#### BART 모델 연습 (교재)<hr>
p.424

In [1]:
import numpy as np
from datasets import load_dataset

  from .autonotebook import tqdm as notebook_tqdm


In [2]:
# datasets 모듈의 뉴스 요약 데이터셋 사용

news= load_dataset("argilla/news-summary", split='test')
# 불러온 데이터를 text, prediction 열만 5000개 랜덤 추출
df= news.to_pandas().sample(5000, random_state=42)[['text', 'prediction']]
# ??  => 점수 부분 빼고 예측 요약만 추출
df['prediction']=df['prediction'].map(lambda x: x[0]['text'])
# 데이터 분리
train, valid, test= np.split(
    df.sample(frac=1, random_state=42), [int(0.6*len(df)), int(0.8*len(df))]
)

len(train), len(test), len(valid)

(3000, 1000, 1000)

In [3]:
news['prediction'][:3]

[[{'score': 1.0,
   'text': "Trump ends 'Dreamer' immigration program, places onus on Congress"}],
 [{'score': 1.0,
   'text': 'Russian tycoon, fresh from jail, announces presidential bid'}],
 [{'score': 1.0,
   'text': 'U.S. not started assessment on any Trump intel disclosure to Russia: Coats'}]]

In [4]:
import torch
from transformers import BartTokenizer
from torch.utils.data import TensorDataset, DataLoader, RandomSampler, SequentialSampler
from torch.nn.utils.rnn import pad_sequence


## BART 토큰나이저를 통해 입력 텐서 생성 (전처리)
def make_dataset(data, tokenizer, device):
    # 토큰화
    tokenized= tokenizer(text= data.text.tolist(),
                         padding='longest',
                         truncation=True,
                         return_tensors='pt')
    labels=[]
    input_ids= tokenized['input_ids'].to(device)
    attention_mask= tokenized['attention_mask'].to(device)
    for target in data.prediction:
        labels.append(tokenizer.encode(target, return_tensors='pt').squeeze())
    labels= pad_sequence(labels, batch_first=True, padding_value=-100).to(device)
    return TensorDataset(input_ids, attention_mask, labels)
# 입력한 데이터 셋을 샘플링하여 데이터로더로 만들기기
def get_dataloader(dataset, sampler, batch_size):
    data_sampler= sampler(dataset)
    dataloader= DataLoader(dataset, sampler=data_sampler, batch_size=batch_size)
    return dataloader
# 파라미터 설정
epochs= 3
batch_size= 8
device= 'cuda' if torch.cuda.is_available() else 'cpu'
tokenizer= BartTokenizer.from_pretrained(pretrained_model_name_or_path="facebook/bart-base")
# 데이터 셋 및 데이터로더 생성
trainDS= make_dataset(train, tokenizer, device)
trainDL= get_dataloader(trainDS, RandomSampler, batch_size)

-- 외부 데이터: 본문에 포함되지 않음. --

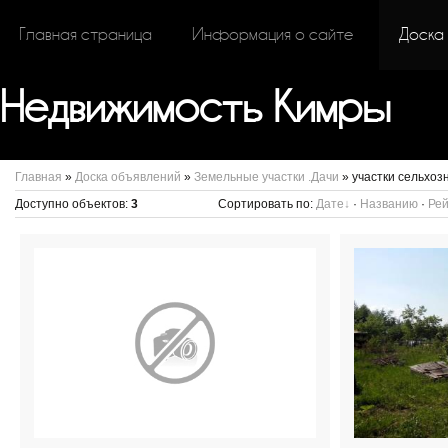
Главная страница
Информация о сайте
Доска
Недвижимость Кимры
Главная
»
Доска объявлений
»
Земельные участки .Дачи
» участки сельхоз
Доступно объектов
:
3
Сортировать по
:
Дате
·
Названию
·
Рей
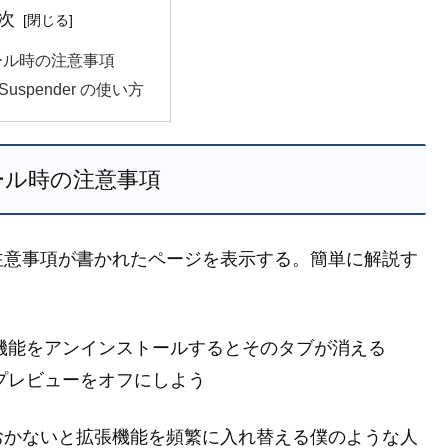
次
ール時の注意事項
t Suspender の使い方
ール時の注意事項
注意事項が書かれたページを表示する。簡単に解説す
機能をアンインストールするとそのタブが消える
プレビューをオフにしよう
おかないと拡張機能を頻繁に入れ替える僕のような人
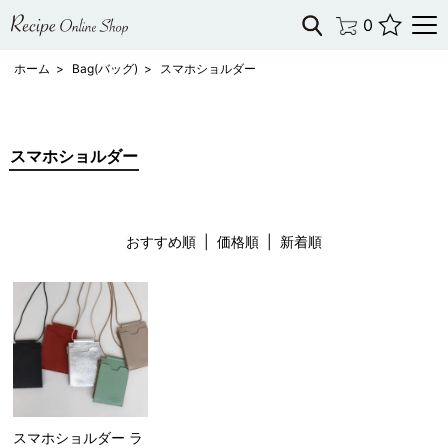
0
ホーム
>
Bag(バッグ)
>
スマホショルダー
スマホショルダー
おすすめ順
|
価格順
| 新着順
スマホショルダー ラ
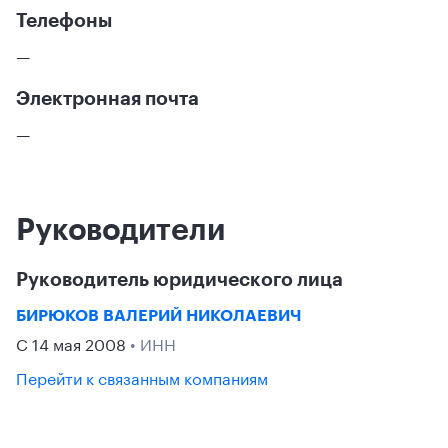
Телефоны
—
Электронная почта
—
Руководители
Руководитель юридического лица
БИРЮКОВ ВАЛЕРИЙ НИКОЛАЕВИЧ
С 14 мая 2008
• ИНН
Перейти к связанным компаниям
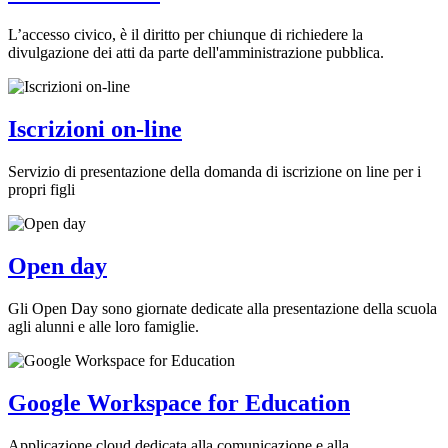
L’accesso civico, è il diritto per chiunque di richiedere la
divulgazione dei atti da parte dell'amministrazione pubblica.
Iscrizioni on-line
Servizio di presentazione della domanda di iscrizione on line per i
propri figli
Open day
Gli Open Day sono giornate dedicate alla presentazione della scuola
agli alunni e alle loro famiglie.
Google Workspace for Education
Applicazione cloud dedicata alla comunicazione e alla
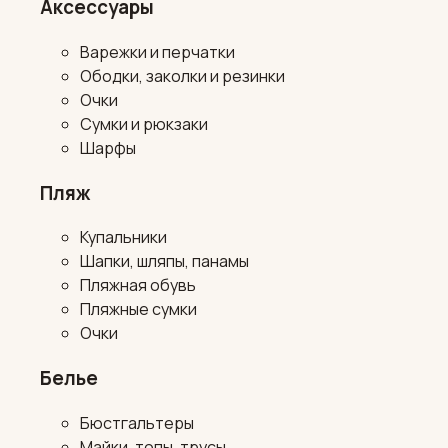
Аксессуары
Варежки и перчатки
Ободки, заколки и резинки
Очки
Сумки и рюкзаки
Шарфы
Пляж
Купальники
Шапки, шляпы, панамы
Пляжная обувь
Пляжные сумки
Очки
Белье
Бюстгальтеры
Майки, топы, трусы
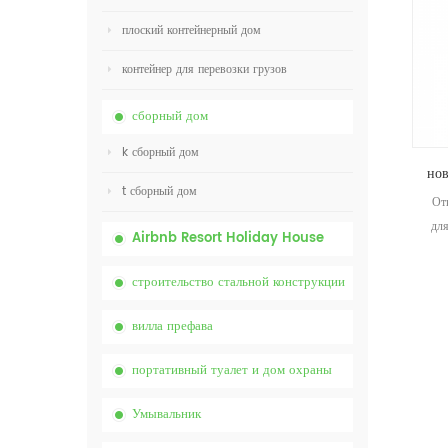
плоский контейнерный дом
контейнер для перевозки грузов
сборный дом
k сборный дом
t сборный дом
От
для
Airbnb Resort Holiday House
строительство стальной конструкции
вилла префава
портативный туалет и дом охраны
Умывальник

validDS= make_dataset(valid, tokenizer, device)
validDL= get_dataloader(validDS, SequentialSampler, batch_size)

testDS= make_dataset(valid, tokenizer, device)
testDL= get_dataloader(validDS, SequentialSampler, batch_size)

print(trainDS[0])

Asking to truncate to max_length but no maximum length is provided and the model has no predefined maximum length. Default to no truncation.


(tensor([   0,  495, 1889,  ...,    1,    1,    1]), tensor([1, 1, 1,  ..., 0, 0, 0]), tensor([    0, 35891,   161,    56,  5616, 10405,    19,   140,    23,  5490,
         3564,     2,  -100,  -100,  -100,  -100,  -100,  -100,  -100,  -100,
         -100,  -100,  -100,  -100,  -100,  -100,  -100,  -100,  -100,  -100]))


In [5]:
from torch import optim
# 질의응답과 같은 조건부 생성 작업에 특화된 모델
from transformers import BartForConditionalGeneration

# 모델 생성
model= BartForConditionalGeneration.from_pretrained(
    pretrained_model_name_or_path='facebook/bart-base').to(device)
optimizer= optim.AdamW(model.parameters(), lr=5e-5, eps=1e-8)



In [6]:
model.parameters
## BART 모델 구조
# 임베딩 -> 인코더(6개층) -> 디코더(6개층) -> layernorm_embeding

<bound method Module.parameters of BartForConditionalGeneration(
  (model): BartModel(
    (shared): BartScaledWordEmbedding(50265, 768, padding_idx=1)
    (encoder): BartEncoder(
      (embed_tokens): BartScaledWordEmbedding(50265, 768, padding_idx=1)
      (embed_positions): BartLearnedPositionalEmbedding(1026, 768)
      (layers): ModuleList(
        (0-5): 6 x BartEncoderLayer(
          (self_attn): BartSdpaAttention(
            (k_proj): Linear(in_features=768, out_features=768, bias=True)
            (v_proj): Linear(in_features=768, out_features=768, bias=True)
            (q_proj): Linear(in_features=768, out_features=768, bias=True)
            (out_proj): Linear(in_features=768, out_features=768, bias=True)
          )
          (self_attn_layer_norm): LayerNorm((768,), eps=1e-05, elementwise_affine=True)
          (activation_fn): GELUActivation()
          (fc1): Linear(in_features=768, out_features=3072, bias=True)
          (fc2): Linear(in_features=3072, out_features=7

In [7]:
import evaluate   #허깅페이스의 생성형 모델 평가 기법

In [8]:
def calc_rouge(preds, labels):
    preds = preds.argmax(axis=-1)
    labels = np.where(labels != -100, labels, tokenizer.pad_token_id)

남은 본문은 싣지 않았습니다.